DATASET>
————
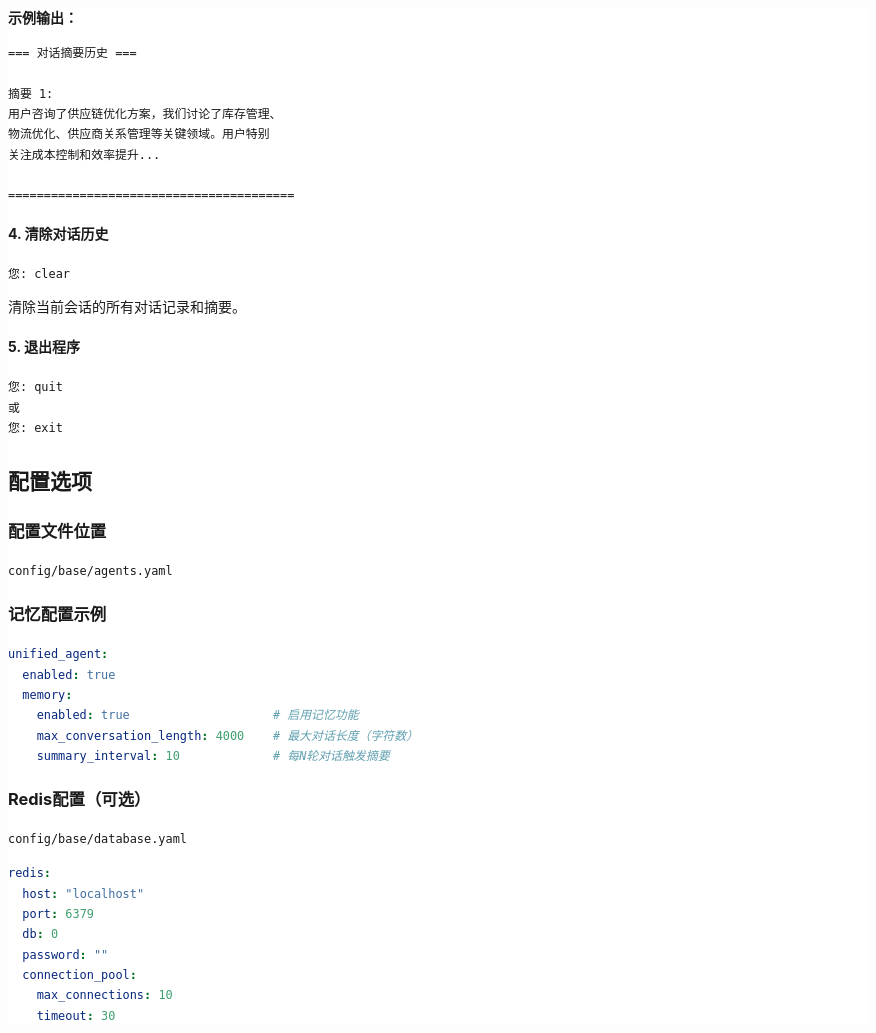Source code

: **示例输出：**
```
=== 对话摘要历史 ===

摘要 1:
用户咨询了供应链优化方案，我们讨论了库存管理、
物流优化、供应商关系管理等关键领域。用户特别
关注成本控制和效率提升...

========================================
```

#### 4. 清除对话历史
```
您: clear
```
清除当前会话的所有对话记录和摘要。

#### 5. 退出程序
```
您: quit
或
您: exit
```

## 配置选项

### 配置文件位置
`config/base/agents.yaml`

### 记忆配置示例

```yaml
unified_agent:
  enabled: true
  memory:
    enabled: true                    # 启用记忆功能
    max_conversation_length: 4000    # 最大对话长度（字符数）
    summary_interval: 10             # 每N轮对话触发摘要
```

### Redis配置（可选）
`config/base/database.yaml`

```yaml
redis:
  host: "localhost"
  port: 6379
  db: 0
  password: ""
  connection_pool:
    max_connections: 10
    timeout: 30
```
————
In the material above, which lines contain "config"? Copy each of them.

ANSWER TO THIS EXERCISE>
`config/base/agents.yaml`
`config/base/database.yaml`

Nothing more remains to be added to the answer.